The parameters and wires attributes used in the expand() function refer to the new_weights and inverted_wires that were used to initialize the parent class.

The template design should make as many arguments differentiable as possible. Differentiable arguments are always tensors of the allowed interfaces, such as tf.Variable, or pennylane.numpy.array. This means that we have to process them with interface-agnostic pre-processing methods inside the templates. A lot of functionality is provided by the pennylane.math module - for example, the length of the weights in the code above was computed with the qml.math.shape(weights) function, since some tensor types do not support len(weights).


To retrieve elements from a tensor, keep in mind that not all tensor types support iteration.

  • Avoid expressions like for w in weights and rather iterate over ranges like for i in range(num_weights).

  • When indexing into the tensor, use multi-indexing where possible — expressions like weights[6][5][2] are usually a lot slower than weights[6, 5, 2].

Adding the template

Add the template by adding a new file to the correct templates/<templ_type>/ subdirectory. The file contains your new template class.

Make sure you consider the following:

  • Choose the name carefully. Good names tell the user what a template is used for, or what architecture it implements. The class name (i.e., MyNewTemplate) is written in camel case.

  • Explicit decompositions. Try to implement the decomposition in the expand() function without the use of convenient methods like the broadcast() function - this avoids unnecessary overhead.

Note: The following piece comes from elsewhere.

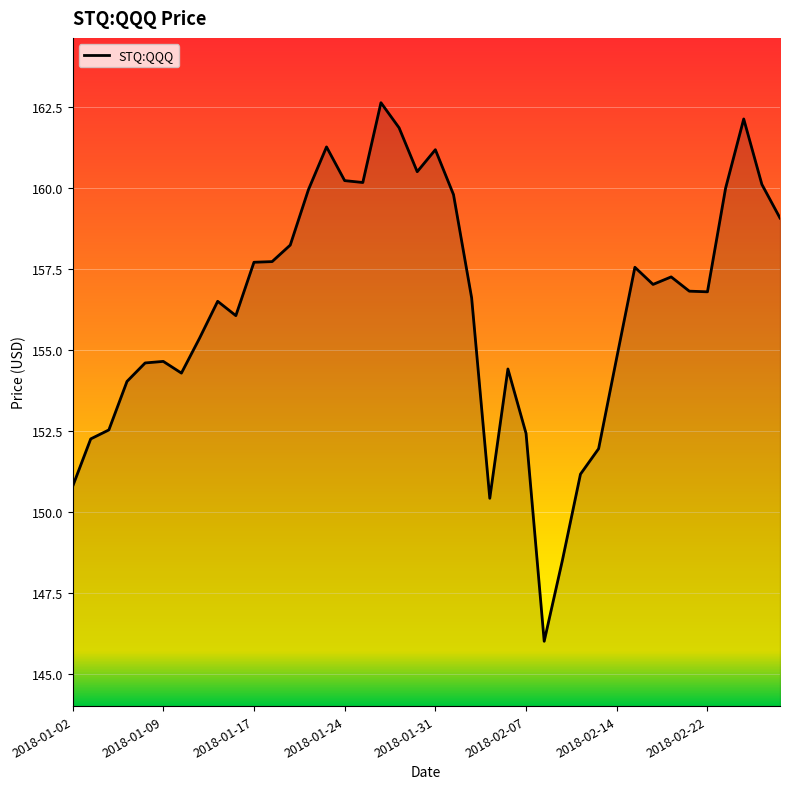

What is the smallest value displayed?

146.0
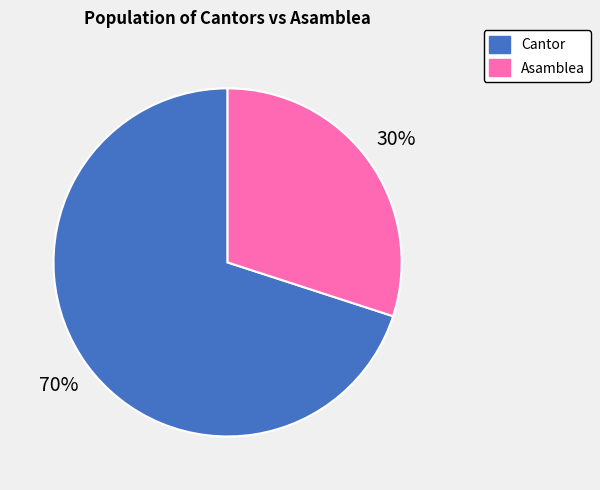

The Asamblea slice represents 30% of the pie. True or false?

True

  • Write an extensive docstring that explains how to use the template. Include a sketch of the template (add the file to the doc/_static/templates/<templ_type>/ directory). You should also display a small usage example at the beginning of the docstring. If you want to explain the behaviour in more detail, add a section starting with the .. UsageDetails:: directive at the end of the docstring. Use the docstring of one of the existing templates for inspiration, such as AmplitudeEmbedding.

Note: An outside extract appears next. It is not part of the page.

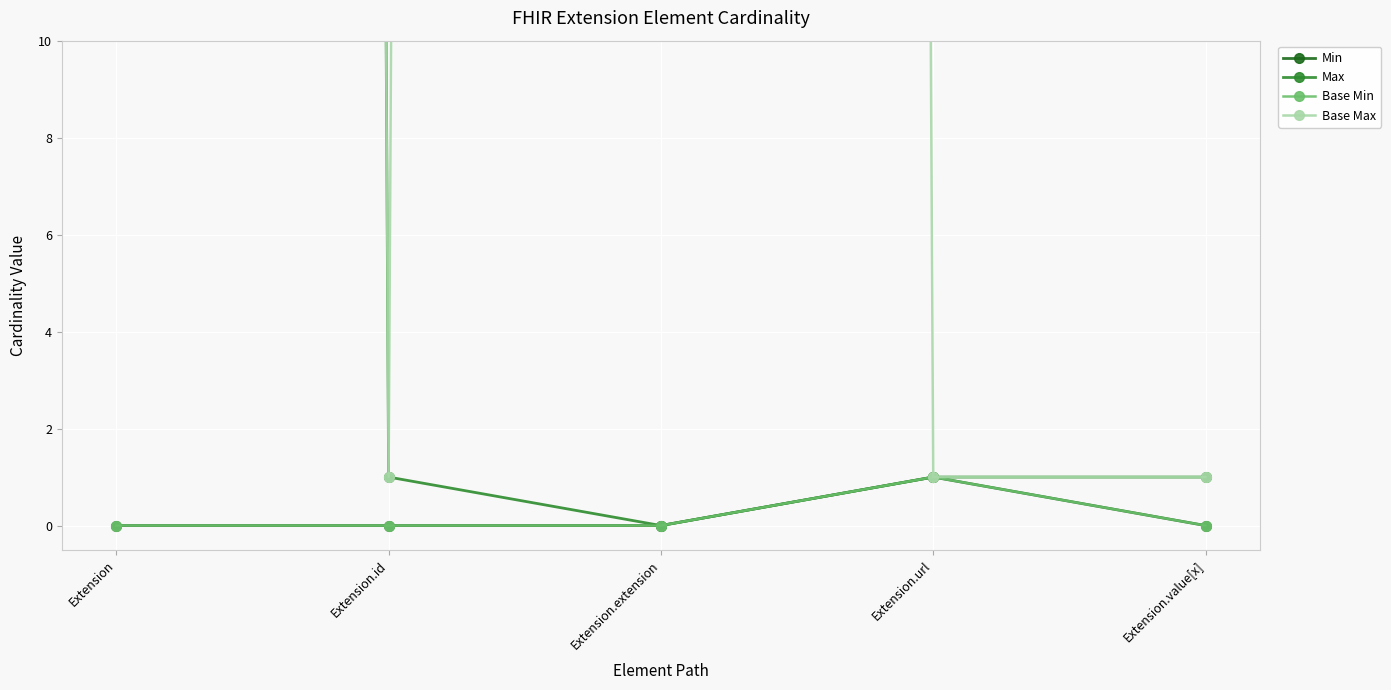

Rank the categories by Base Min value from highest to lowest.

Extension.url, Extension, Extension.id, Extension.extension, Extension.value[x]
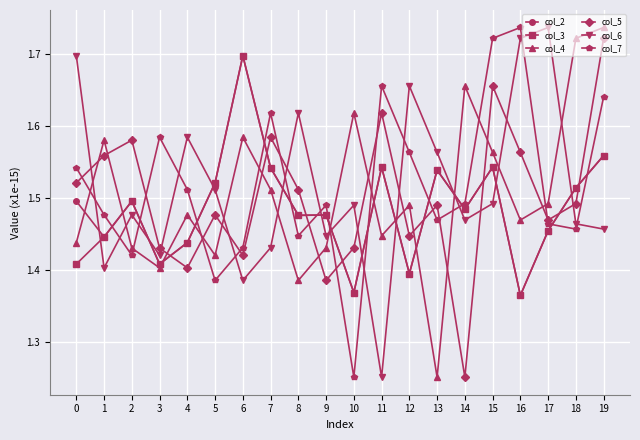

How many col_7 values are between 1 and 2?

20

  • Input checks. While checking the inputs of the template for consistency introduces an overhead and should be kept to a minimum, it is still advised to do some basic sanity checks, for example making sure that the shape of the parameters is correct.

Importing the new template

Import the new template in templates/<templ_type>/ by adding the new line

from .mynewtemplate import MyNewTemplate

Adding your template to the documentation

Add your template to the documentation by adding a customgalleryitem to the correct layer type section in doc/introduction/templates.rst:

.. customgalleryitem::
  :link: ../code/api/pennylane.templates.<templ_type>.MyNewTemplate.html
  :description: MyNewTemplate
  :figure: ../_static/templates/<templ_type>/my_new_template.png


This loads the image of the template added to doc/_static/templates/test_<templ_type>/. Make sure that this image has the same dimensions and style as other template icons in the folder.

Adding tests

Don’t forget to add tests for your new template to the test suite. Create a separate file tests/templates/<templ_type>/ with all tests. You can draw some inspiration from existing tests.